Gender dysphoric dreaming
You might have noticed that I have added an old post of 2011 called ‘A (wo)man is allowed to dream‘ (I had to add ‘wo’ there for obvious reasons 😉). It was back then that I didn’t dream at all other than a couple of times a year.
It was a couple of months after my bipolar diagnosis and start of the valporic acid medication when I noticed a couple of changes to my mental health. I know, that’s what the medication was intended for, but these changes were ‘just’ side effects. One of them was that I started to dream again. At first a couple of times a month and by now almost daily.
There are quite some recurring dreams of which I believe they are memories of previous lives, but those are not the ones I want to talk about. It’s the ones where dreams are related to my gender dysphoria and for that I will give you yesterday’s dream as example.

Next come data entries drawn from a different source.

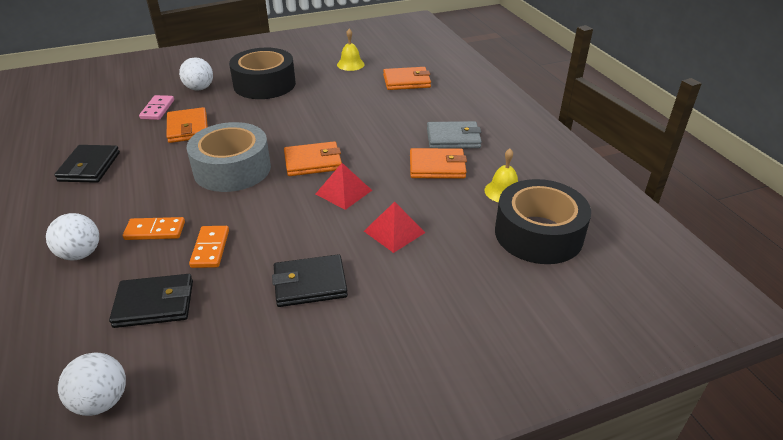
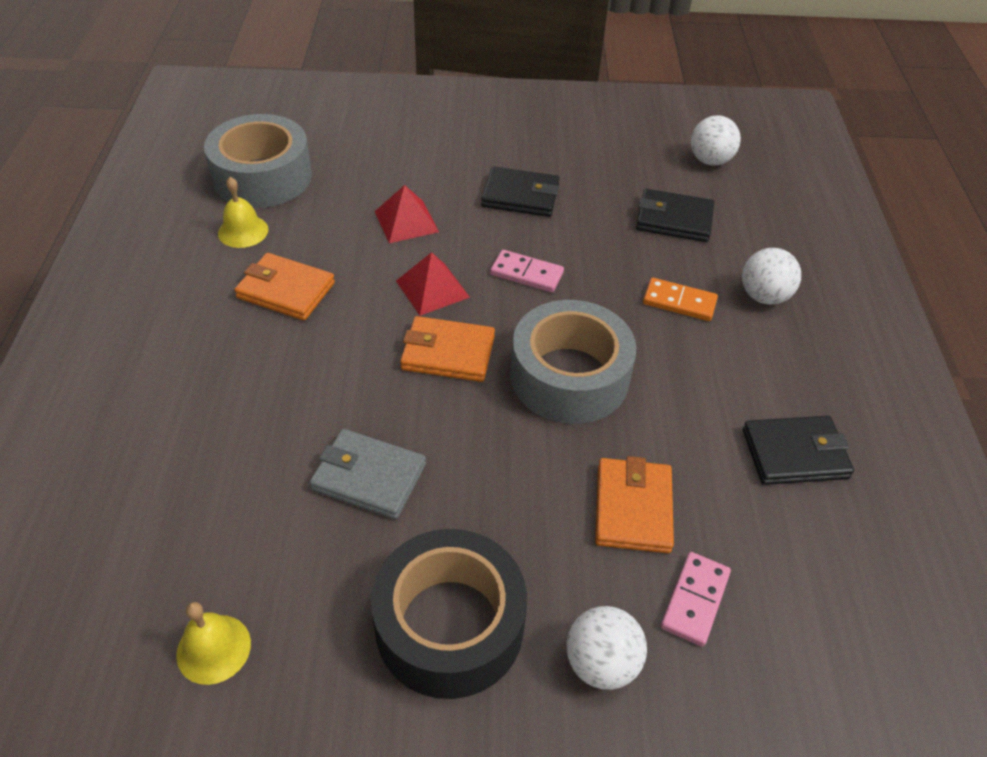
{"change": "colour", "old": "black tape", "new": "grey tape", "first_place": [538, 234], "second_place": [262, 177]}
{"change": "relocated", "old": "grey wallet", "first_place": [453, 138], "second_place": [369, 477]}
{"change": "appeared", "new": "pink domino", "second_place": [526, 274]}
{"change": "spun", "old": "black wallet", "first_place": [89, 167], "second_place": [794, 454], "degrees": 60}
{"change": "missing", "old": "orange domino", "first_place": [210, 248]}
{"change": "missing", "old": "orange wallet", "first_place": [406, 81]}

I was in a restroom and a very luxury one. The kind of restroom you see in expensive hotels or warehouses (Harrods in the UK or De Bijenkorf here in The Netherlands). I don’t know what I am wearing, by I know I am dressed for the occasion (whatever the occasion might be).
There is also an other lady in the restroom, she is about 55 to 60 years old and very pretty and charismatic. She has natural blonde hair with some silvery-gray ones showing her age and she wears a very stylish (and expensive) ivory lady’s suit with high black heels. She just looks very good! 😍
I stand before the mirror of the sink, doing my makeup. She has taken notice of me and sees me for the woman I am.
All of a sudden a man comes in the restroom and the both of us are a bit startled, as is he. The woman is the first to recover and asks him what he is doing here. He apologizes saying that he picked the wrong restroom by accident. I at the same time wonder if I took the correct restroom and become very insecure of myself 🙁
For ‘normal’ people this might seem totally no problem and a ‘regular’ dream. For me, having gender dysphoria, it quite had an impact on me. Not only during the dream and the fact that I woke up immediately, but also the next day (which was yesterday). The dream made me pretty depressed for most of the following day.
Today having a good day without dysphoric dreams last night. That made it quite easy for me to write the post. I hope you ‘enjoyed’ it and more importantly understand how much impact a dream might have.